Chiron nudged Jason, who looked at the others. “Yes,” said the young man, “alright, we will help you.”
Stupidest thing I’ve ever done, though Portage as he climbed carefully down from the tree’s gnarled and tangled branches. Well, one of many stupid things, he amended. “Be careful not to let me scratch you or anything,” said Portage as he stepped onto Hercules’s strong shoulders. The muscles that had so concerned him now served as convenient steps on his way down. “I wouldn’t want to infect you.”
Chiron approached and asked, “Are you all right, friend?” As strange as the centaur appeared, Portage took note of the kindness in his eyes. “I hope my students didn’t frighten you too much.”
“You said you could help me?” asked Portage. “Have you seen my illness before?” Hope and fear welled up inside him, stuck in his throat like bile.
“I have something from a son of Apollo that might help you.”
“Son of Apollo?” gasped Portage. “Is that some sort of doctor?”
Chiron stopped, surprised. “Well, Apollo is a healing god, but I meant a literal son of Apollo. I have some healing-”

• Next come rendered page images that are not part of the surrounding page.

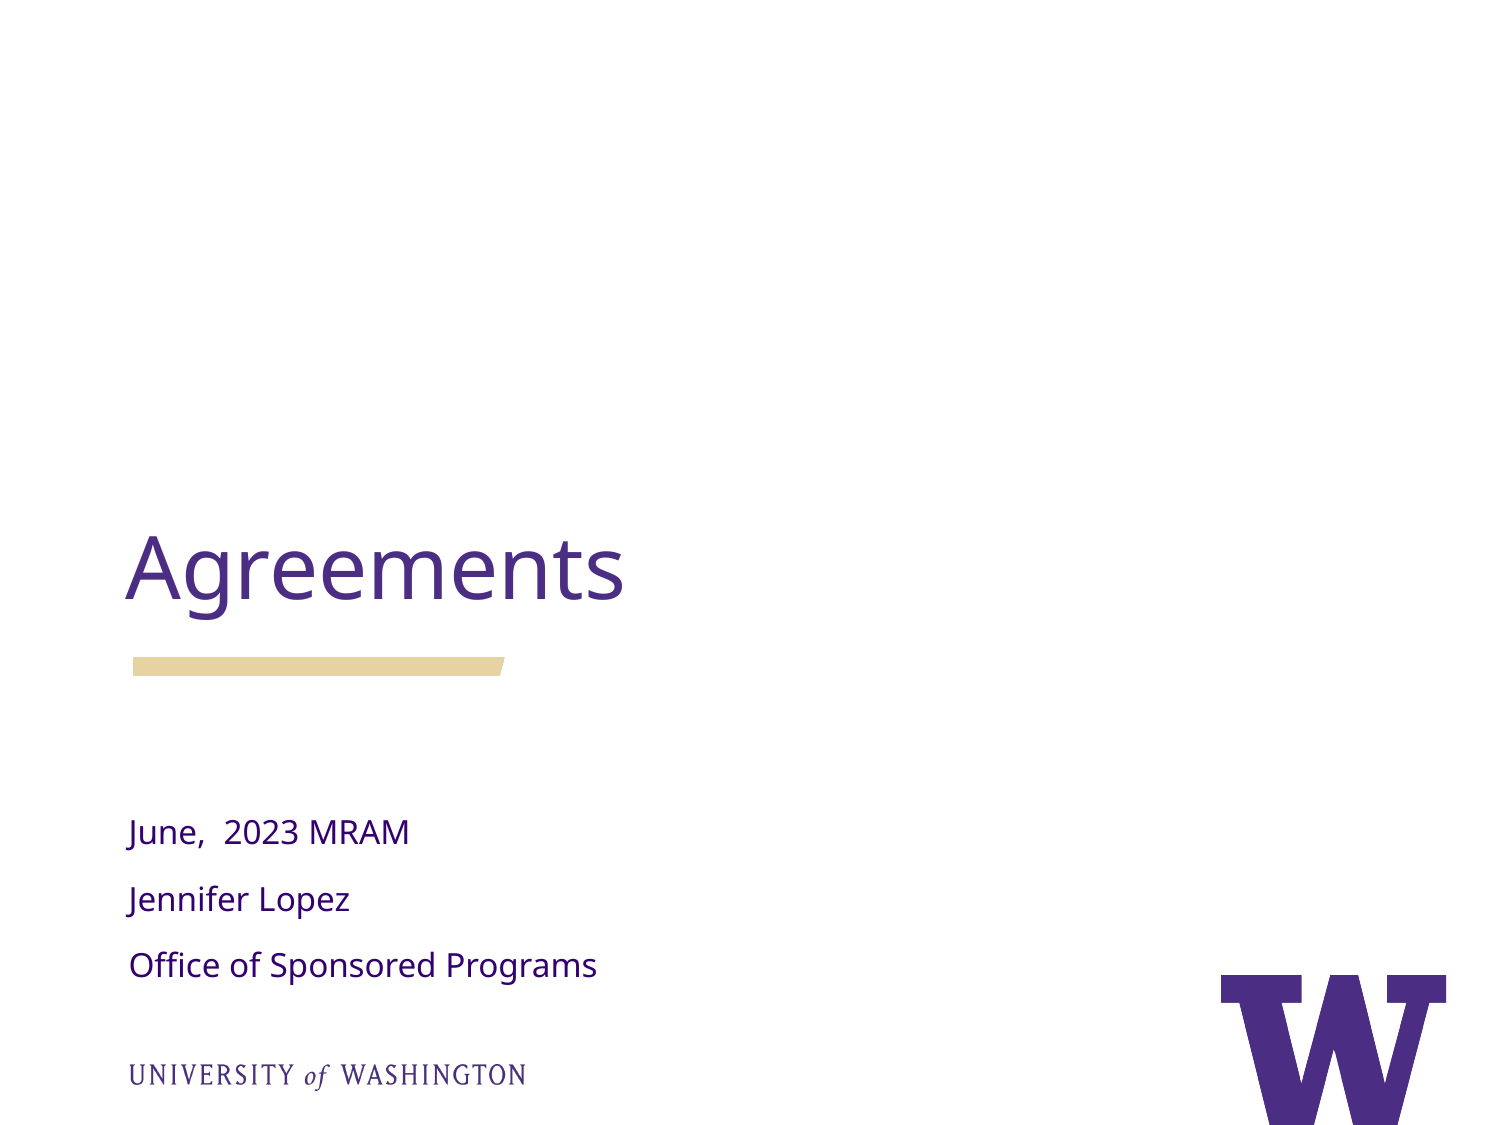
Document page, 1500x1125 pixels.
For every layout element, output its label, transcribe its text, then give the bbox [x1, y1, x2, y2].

text_box June, 2023 MRAM Jennifer Lopez Office of Sponsored Programs [113, 776, 1206, 992]
picture [129, 1064, 525, 1091]
list Agreements [110, 191, 1254, 625]
picture [133, 657, 505, 676]
picture [1221, 975, 1447, 1125]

Portage knew in an infinite universe there were infinite possibilities, so what better time to accept the impossible than now? He would die soon, and that was a more pleasant prospect than the other that his mind refused to recognize. The dead couldn’t rise, but if he was wrong…
He had nothing to lose.
“I’m willing to try anything at this point,” Portage said. “But we need to hurry, before I… disappear.” Just a few more minutes…
Chiron’s youthful students murmured among themselves at this, but Chiron quieted them with a raised hand. “Stop. We will help this man the best we can. Take him to the cave.” To Portage, he said, “Sir, we’re almost there. Do you think you can make it?”
“Hurry,” croaked the scientist. His vision blurred. No, not yet!
“Put him on my back,” said Chiron, “quickly!”
The men flung Portage’s weak body over the centaur’s back, and Chiron raced the remaining distance to the cave. As soon as he was inside, he retrieved a dark red flask from a far shelf. Portage had flung himself off the centaur’s back and stood on unsteady legs.
“Drink this,” said Chiron, opening the bottle, “and all will be well.” He turned, handing the flask to his grateful patient.
Portage’s thin fingers pawed for the life-saving medicine, fumbled, and Chiron watched in horror as the flask burst upon the cave’s stone floor.
“It’s too… late,” said Portage. He took one final breath, and fell as reality tore around him.